The National Women's Soccer League awarded its fifteenth franchise to Columbus, Ohio for $205 million, with the Haslam Sports Group—owners of the NFL's Cleveland Browns and MLS's Columbus Crew—writing the check. The team begins play in 2028. The fee is the highest in women's soccer history and represents a 71% premium over the $120 million Boston paid in October 2023.

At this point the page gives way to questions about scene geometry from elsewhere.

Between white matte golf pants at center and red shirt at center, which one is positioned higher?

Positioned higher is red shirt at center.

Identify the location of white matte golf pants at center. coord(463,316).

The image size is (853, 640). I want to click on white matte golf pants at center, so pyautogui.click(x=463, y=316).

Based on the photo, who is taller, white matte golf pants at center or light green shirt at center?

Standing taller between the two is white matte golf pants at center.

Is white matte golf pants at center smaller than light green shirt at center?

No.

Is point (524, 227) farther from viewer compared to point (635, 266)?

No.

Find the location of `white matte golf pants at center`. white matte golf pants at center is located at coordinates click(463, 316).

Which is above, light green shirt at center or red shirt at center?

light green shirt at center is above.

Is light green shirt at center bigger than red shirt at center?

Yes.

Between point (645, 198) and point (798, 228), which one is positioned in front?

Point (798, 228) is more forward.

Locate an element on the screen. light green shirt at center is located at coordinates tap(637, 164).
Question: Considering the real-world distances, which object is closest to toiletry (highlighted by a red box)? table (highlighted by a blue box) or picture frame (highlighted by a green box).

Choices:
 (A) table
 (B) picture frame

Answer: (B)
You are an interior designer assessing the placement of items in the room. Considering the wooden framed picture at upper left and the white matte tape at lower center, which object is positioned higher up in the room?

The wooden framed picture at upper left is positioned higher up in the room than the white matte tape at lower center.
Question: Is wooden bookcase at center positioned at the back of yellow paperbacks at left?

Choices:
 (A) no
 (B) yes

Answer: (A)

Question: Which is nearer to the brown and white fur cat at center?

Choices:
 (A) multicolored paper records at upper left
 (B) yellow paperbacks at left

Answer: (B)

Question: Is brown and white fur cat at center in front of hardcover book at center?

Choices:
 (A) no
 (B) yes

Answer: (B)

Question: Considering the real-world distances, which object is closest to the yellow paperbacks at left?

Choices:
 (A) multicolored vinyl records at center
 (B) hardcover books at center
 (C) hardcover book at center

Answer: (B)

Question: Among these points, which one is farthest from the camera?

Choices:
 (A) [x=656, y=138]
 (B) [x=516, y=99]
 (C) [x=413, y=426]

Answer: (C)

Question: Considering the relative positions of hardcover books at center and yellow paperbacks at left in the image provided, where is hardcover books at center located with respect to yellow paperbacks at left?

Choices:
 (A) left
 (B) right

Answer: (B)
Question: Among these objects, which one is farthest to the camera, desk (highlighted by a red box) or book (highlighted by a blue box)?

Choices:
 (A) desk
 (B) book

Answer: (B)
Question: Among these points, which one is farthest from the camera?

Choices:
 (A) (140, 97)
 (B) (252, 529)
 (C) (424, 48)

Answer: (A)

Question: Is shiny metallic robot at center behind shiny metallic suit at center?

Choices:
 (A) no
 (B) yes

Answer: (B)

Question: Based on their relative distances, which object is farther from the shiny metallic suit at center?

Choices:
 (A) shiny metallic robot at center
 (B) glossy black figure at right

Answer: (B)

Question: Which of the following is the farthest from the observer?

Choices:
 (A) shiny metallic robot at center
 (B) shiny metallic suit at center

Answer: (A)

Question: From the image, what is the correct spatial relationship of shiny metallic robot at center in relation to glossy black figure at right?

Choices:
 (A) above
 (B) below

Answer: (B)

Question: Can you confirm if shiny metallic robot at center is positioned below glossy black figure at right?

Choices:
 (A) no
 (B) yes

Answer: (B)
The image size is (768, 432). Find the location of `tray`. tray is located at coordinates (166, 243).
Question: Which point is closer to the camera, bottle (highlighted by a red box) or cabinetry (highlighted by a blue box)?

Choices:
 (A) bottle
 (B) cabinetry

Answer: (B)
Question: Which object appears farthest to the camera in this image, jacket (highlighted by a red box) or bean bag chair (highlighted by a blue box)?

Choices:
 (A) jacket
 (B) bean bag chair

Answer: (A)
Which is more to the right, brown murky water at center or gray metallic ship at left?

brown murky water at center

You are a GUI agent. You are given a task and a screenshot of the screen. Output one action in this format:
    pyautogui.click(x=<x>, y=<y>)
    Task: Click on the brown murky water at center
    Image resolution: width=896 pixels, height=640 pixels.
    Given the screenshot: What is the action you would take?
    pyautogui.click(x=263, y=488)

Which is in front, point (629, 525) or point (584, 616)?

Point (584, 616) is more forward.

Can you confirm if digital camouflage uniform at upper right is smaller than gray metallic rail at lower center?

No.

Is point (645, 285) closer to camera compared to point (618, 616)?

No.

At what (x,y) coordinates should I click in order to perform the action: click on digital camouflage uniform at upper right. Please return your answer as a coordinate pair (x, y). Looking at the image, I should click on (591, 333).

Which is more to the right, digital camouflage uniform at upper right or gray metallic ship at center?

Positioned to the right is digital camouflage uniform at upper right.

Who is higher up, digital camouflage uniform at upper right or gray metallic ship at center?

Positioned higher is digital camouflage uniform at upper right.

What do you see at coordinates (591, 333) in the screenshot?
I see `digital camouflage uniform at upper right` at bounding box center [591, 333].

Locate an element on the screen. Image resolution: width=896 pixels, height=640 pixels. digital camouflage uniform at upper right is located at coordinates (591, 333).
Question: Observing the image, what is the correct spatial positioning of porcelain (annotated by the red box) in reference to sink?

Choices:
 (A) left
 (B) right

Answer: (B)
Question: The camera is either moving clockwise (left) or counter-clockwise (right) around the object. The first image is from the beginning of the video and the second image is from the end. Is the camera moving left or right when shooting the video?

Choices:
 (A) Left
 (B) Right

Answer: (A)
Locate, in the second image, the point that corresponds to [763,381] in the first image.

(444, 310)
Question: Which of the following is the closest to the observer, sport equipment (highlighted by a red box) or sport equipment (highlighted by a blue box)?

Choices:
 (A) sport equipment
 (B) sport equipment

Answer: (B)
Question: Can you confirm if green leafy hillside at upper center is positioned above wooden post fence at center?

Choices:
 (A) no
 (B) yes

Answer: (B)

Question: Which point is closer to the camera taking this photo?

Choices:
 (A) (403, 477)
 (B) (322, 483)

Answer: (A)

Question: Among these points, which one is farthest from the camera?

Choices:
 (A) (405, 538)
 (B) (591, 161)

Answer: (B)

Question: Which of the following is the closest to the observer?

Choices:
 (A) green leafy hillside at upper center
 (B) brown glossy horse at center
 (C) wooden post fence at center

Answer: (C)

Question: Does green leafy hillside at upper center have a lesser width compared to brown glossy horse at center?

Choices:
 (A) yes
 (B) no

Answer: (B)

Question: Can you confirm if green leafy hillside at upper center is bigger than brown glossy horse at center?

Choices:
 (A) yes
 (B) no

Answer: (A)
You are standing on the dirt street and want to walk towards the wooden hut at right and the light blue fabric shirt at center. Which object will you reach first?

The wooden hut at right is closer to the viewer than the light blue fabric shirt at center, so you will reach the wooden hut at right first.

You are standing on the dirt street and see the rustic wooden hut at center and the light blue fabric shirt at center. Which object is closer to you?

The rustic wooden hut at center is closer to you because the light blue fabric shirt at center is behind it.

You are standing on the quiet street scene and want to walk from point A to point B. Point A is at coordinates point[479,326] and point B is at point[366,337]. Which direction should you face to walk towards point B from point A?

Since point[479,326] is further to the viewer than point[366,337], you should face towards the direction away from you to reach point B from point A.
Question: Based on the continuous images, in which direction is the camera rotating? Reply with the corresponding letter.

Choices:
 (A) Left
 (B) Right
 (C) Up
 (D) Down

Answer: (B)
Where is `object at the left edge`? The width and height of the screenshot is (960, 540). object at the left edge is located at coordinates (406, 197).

The Haslams now control three professional franchises across two cities and two leagues. Jimmy Haslam bought the Browns for $1 billion in 2012, then added the Crew for $230 million in 2018 after blocking the team's planned Austin relocation. The NWSL franchise slots between those assets geographically—Columbus versus Cleveland—and structurally, given MLS's current $500-600 million expansion valuations. The group will share front-office infrastructure with the Crew, including stadium operations at Lower.com Field, though NWSL sources indicate Columbus is negotiating for a separate 8,000-seat soccer-specific venue downtown.
The $205 million fee matters because it resets the floor for the league's next expansion cycle. The NWSL has committed to sixteen franchises by 2026, meaning one slot remains. Cleveland, Cincinnati, and Philadelphia are known bidders. Sources close to two ownership groups say they were modeling $150-175 million bids before Columbus closed. Now the ask is closer to $220 million, with the league citing media-rights momentum—the $240 million four-year CBS/ESPN/Prime Video deal signed in November 2023 runs through 2027, and renewal talks are expected to open this fall. One team president called the Columbus premium "a tax on being late," noting that Utah paid $2 million in 2017 and San Diego paid $50 million in 2022.
The Haslams bring sponsorship density the league needs. The Browns carry thirty-two corporate partners, including Bridgestone, Bose, and FirstEnergy, all of which have women's sports activation budgets. The Crew added six new sponsors in 2023 after winning MLS Cup, including Nationwide and Acura. NWSL clubs currently average fourteen corporate partnerships, per league data, and commissioner Jessica Berman has said publicly the target is twenty by 2027. The Haslams also control stadium naming rights at Lower.com Field through 2031, creating optionality for a women's soccer-specific naming deal if the new venue materializes.
The 2028 launch timeline is unusual. Most recent NWSL expansions went live within eighteen months of announcement. Columbus requested the delay to secure a dedicated facility and complete stadium district development near the Scioto Mile. The league granted it because the Haslams paid cash at closing, not installments, according to two people familiar with the transaction. That liquidity matters for the NWSL's balance sheet as it negotiates next-generation media rights and contemplates private equity stakes, both expected to accelerate in 2025.
Watch for the league to announce the sixteenth franchise by September 2025, likely timed to the CBS fall schedule launch. Commissioner Berman has said she wants "strategic clustering"—multiple teams in overlapping metro areas to drive regional rivalries and reduce travel costs. Cleveland and Cincinnati would give the NWSL three Ohio franchises within 140 miles, comparable to the Cascadia triangle in MLS. Philadelphia would pair with New Jersey/New York and Washington. The Haslams' willingness to pay $205 million for a 2028 start suggests they expect the next bidder to pay more for a 2026 debut.